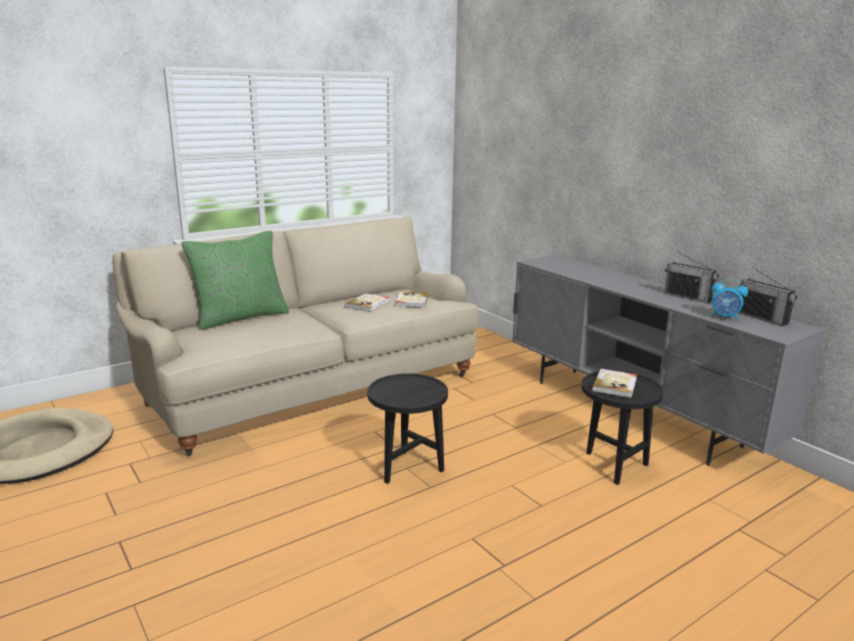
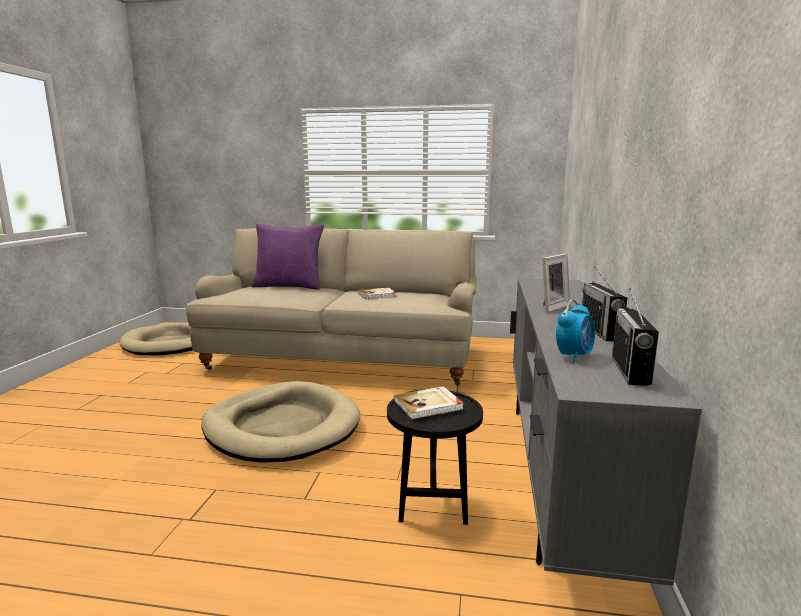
camera: 45 degrees right, 5 degrees down
(240, 317) = (289, 286): green pillow -> purple pillow
(407, 470) = (282, 427): black side table -> beige dog bed
(411, 301) = (412, 299): book -> none
(615, 284) = (550, 307): none -> picture frame
(725, 317) = (574, 356): alarm clock -> alarm clock turned 120 degrees counterclockwise

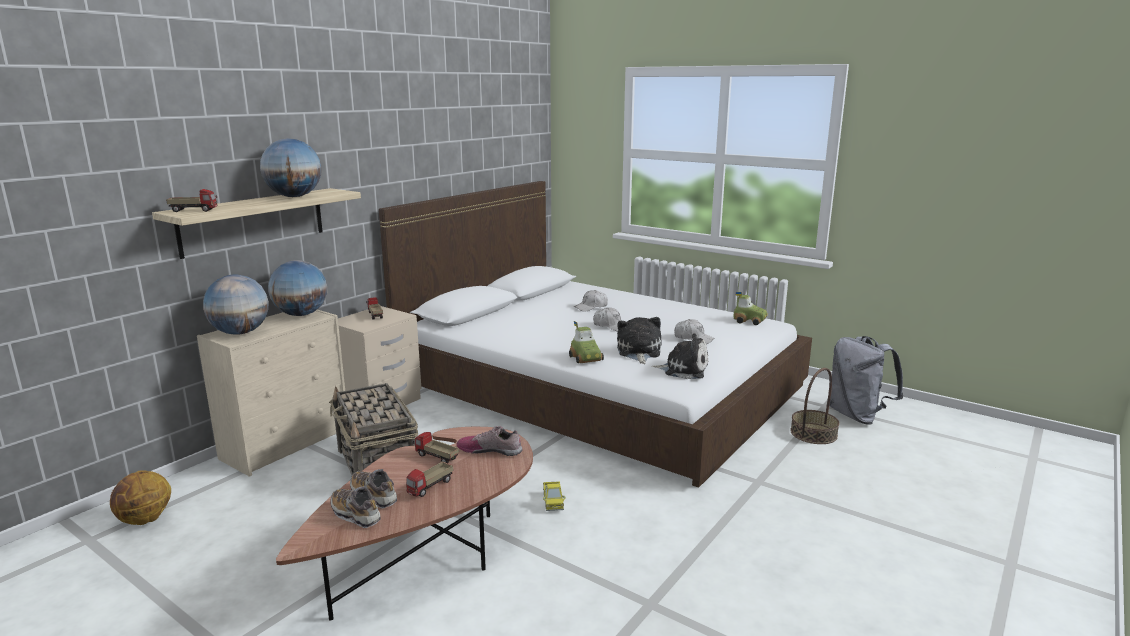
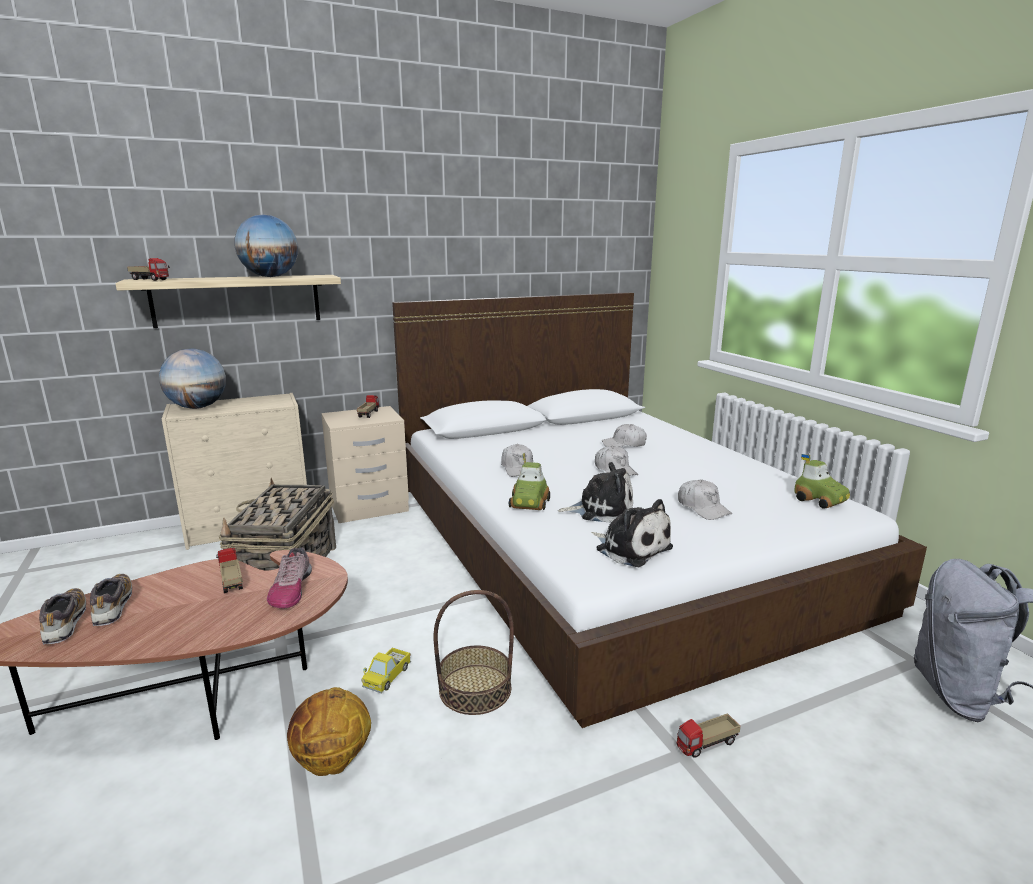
camera: 30 degrees right, 0 degrees up
(145, 520) = (73, 566): basketball -> basketball (332, 761)
(301, 314) = (271, 399): globe -> none
(430, 487) = (169, 616): toy truck -> toy truck (707, 745)
(490, 450) = (291, 589): shoe -> shoe turned 135 degrees counterclockwise
(543, 337) = (518, 468): none -> white cap
(638, 352) = (601, 510): plush toy -> plush toy turned 60 degrees clockwise
(813, 433) = (852, 703): basket -> basket (475, 689)

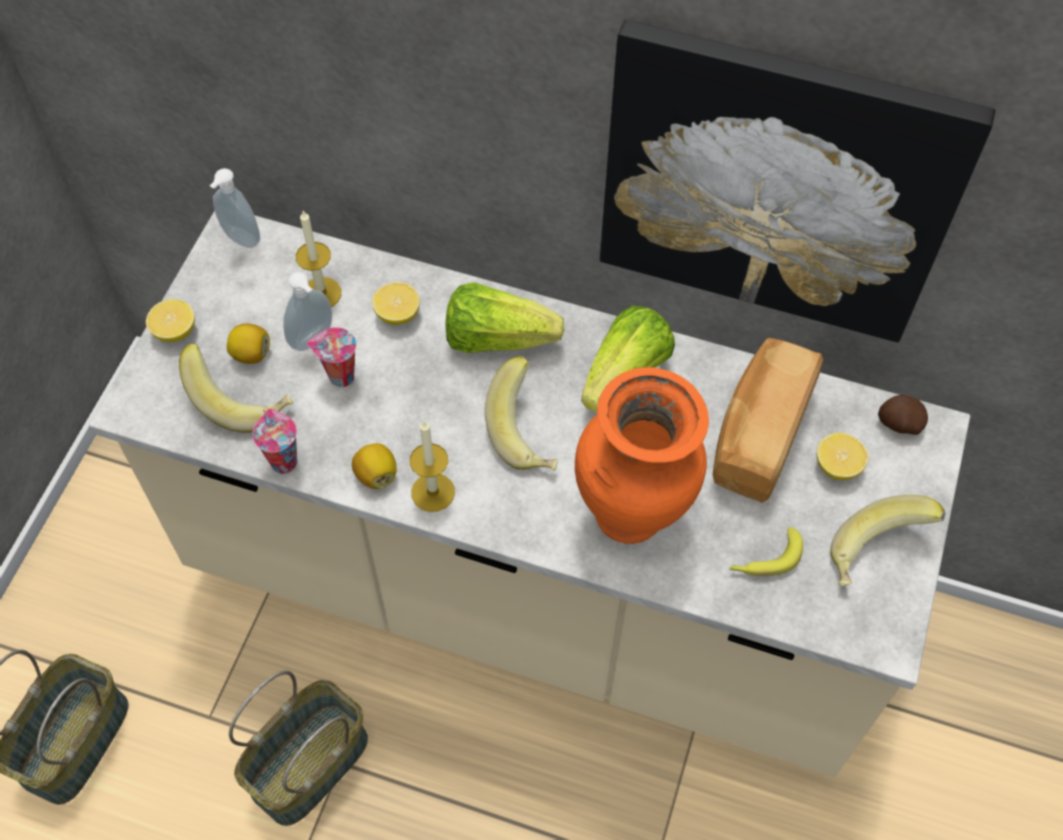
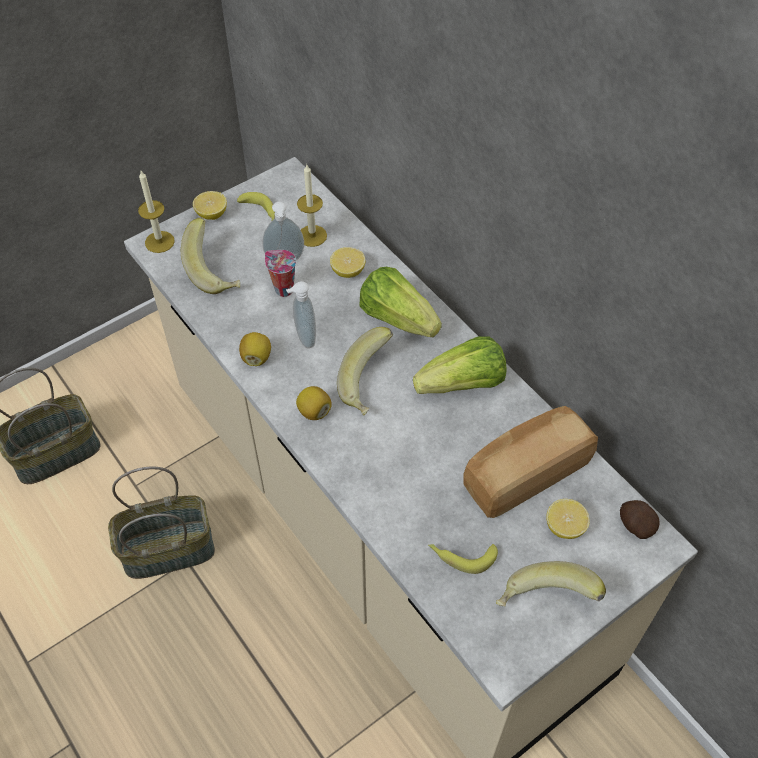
camera: 35 degrees right, 5 degrees down
(234, 297) = (260, 212): none -> banana
(240, 240) = (290, 182): soap dispenser -> soap dispenser (304, 338)
(251, 354) = (243, 249): lemon -> lemon (314, 411)
(282, 460) = (210, 319): cup -> none
(433, 492) = (281, 387): candle -> candle (159, 242)
(631, 517) = (393, 475): orange vase -> none
(776, 185) = (597, 279): picture -> none

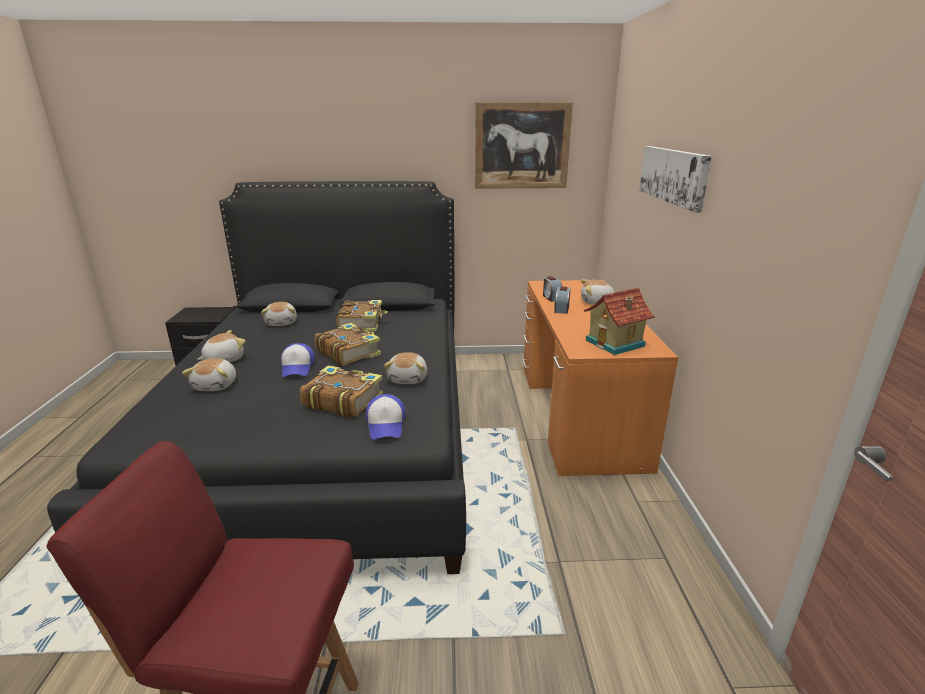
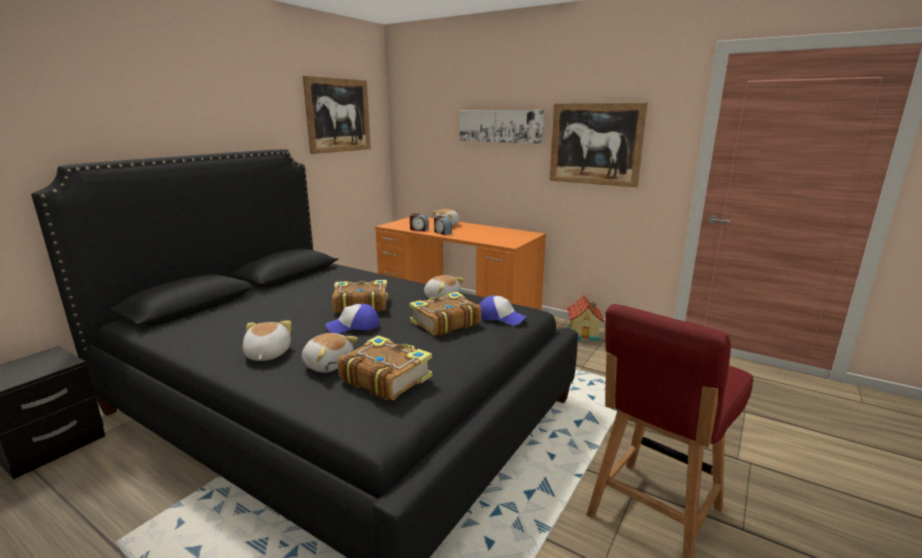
camera: 55 degrees left, 5 degrees down
(282, 322) = (228, 316): plush toy -> none
(297, 367) = (353, 326): cap -> cap turned 135 degrees clockwise
(362, 323) = (306, 290): book -> book (385, 378)
(616, 344) = (512, 237): toy house -> toy house (584, 334)
(751, 229) = (595, 144): none -> picture

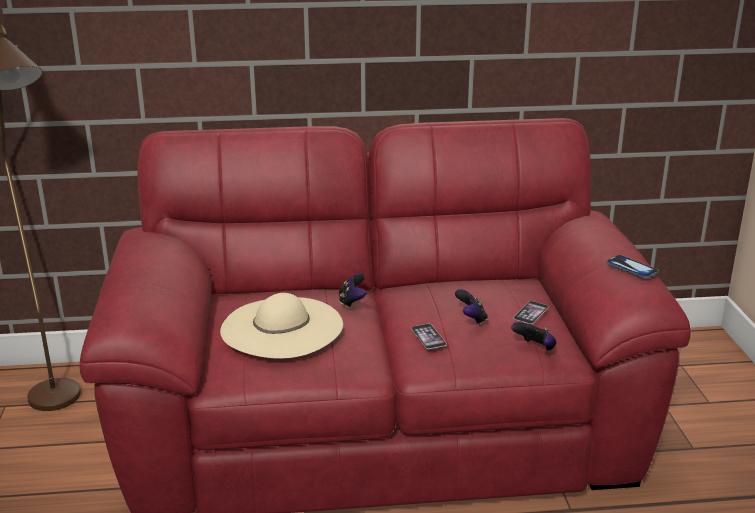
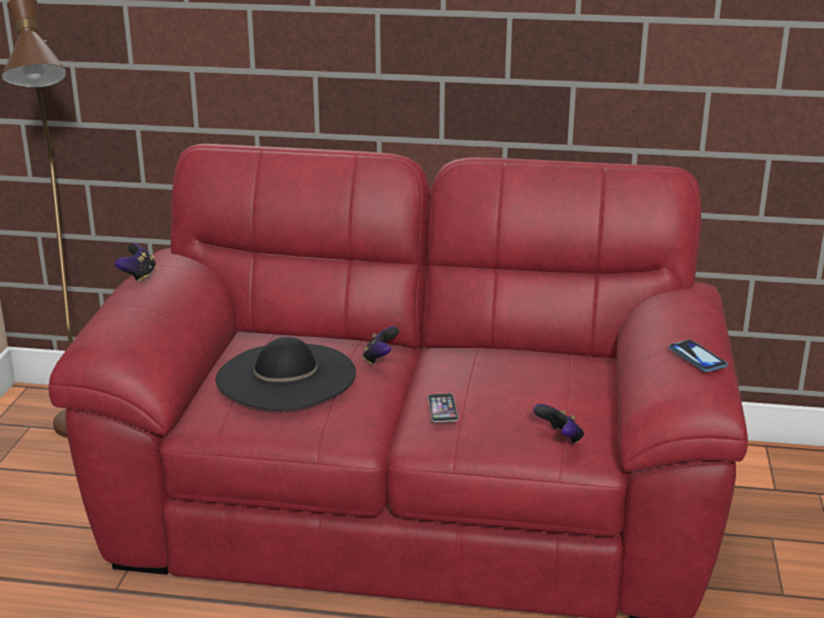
camera: 15 degrees right, 0 degrees up
(282, 327) = (286, 376): beige hat -> black hat
(471, 319) = (501, 394): game controller -> game controller (138, 276)
(531, 312) = (578, 396): phone -> none

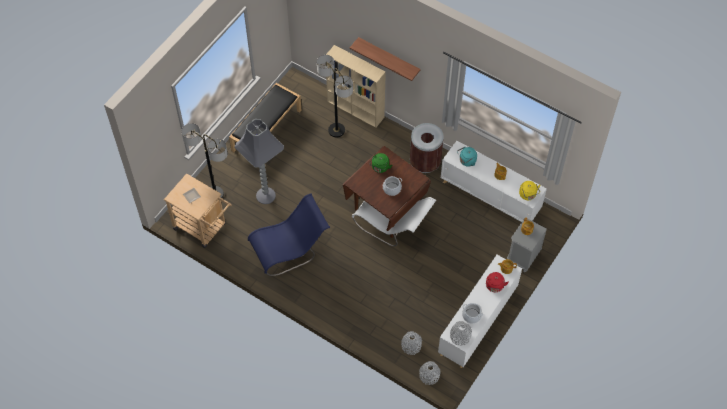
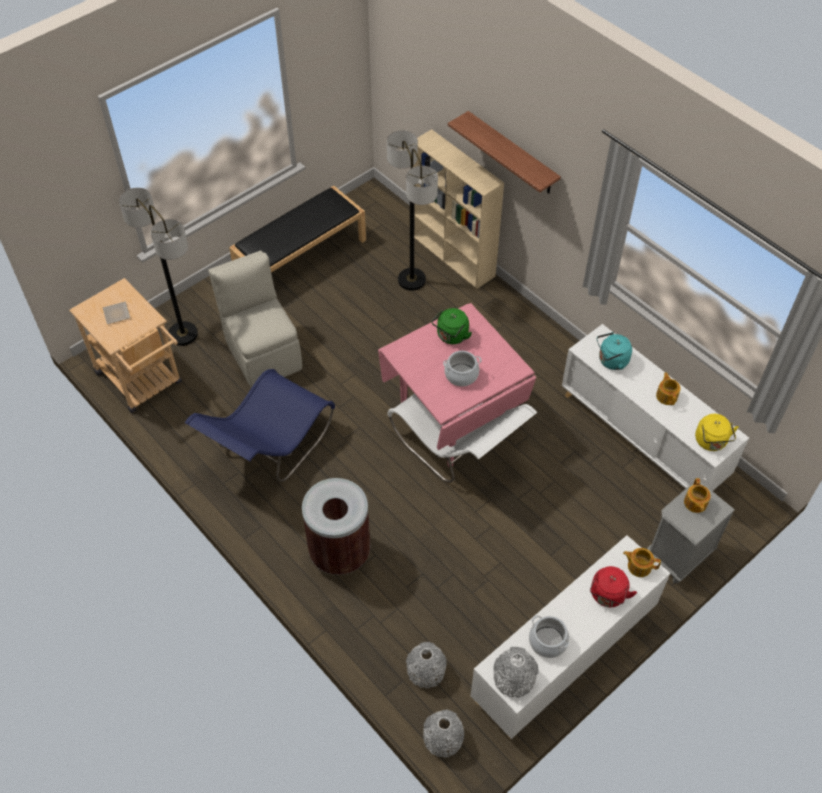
camera: 15 degrees right, 5 degrees down
(265, 195) = (263, 353): grey floor lamp -> beige chair
(290, 250) = (269, 448): blue chair -> blue chair turned 135 degrees clockwise
(385, 211) = (452, 421): brown dining table -> pink dining table
(425, 162) = (542, 358): brown trash can -> brown trash can (339, 552)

==================================================

• **Work to complete**: From the data above, return only the lines starting at the line that holds "(725, 317) = (574, 356): alarm" and ending at the line that holds "(251, 354) = (243, 249): lemon", word for word and without pictures.

• **Answer for the task**:
(725, 317) = (574, 356): alarm clock -> alarm clock turned 120 degrees counterclockwise

camera: 30 degrees right, 0 degrees up
(145, 520) = (73, 566): basketball -> basketball (332, 761)
(301, 314) = (271, 399): globe -> none
(430, 487) = (169, 616): toy truck -> toy truck (707, 745)
(490, 450) = (291, 589): shoe -> shoe turned 135 degrees counterclockwise
(543, 337) = (518, 468): none -> white cap
(638, 352) = (601, 510): plush toy -> plush toy turned 60 degrees clockwise
(813, 433) = (852, 703): basket -> basket (475, 689)

camera: 35 degrees right, 5 degrees down
(234, 297) = (260, 212): none -> banana
(240, 240) = (290, 182): soap dispenser -> soap dispenser (304, 338)
(251, 354) = (243, 249): lemon -> lemon (314, 411)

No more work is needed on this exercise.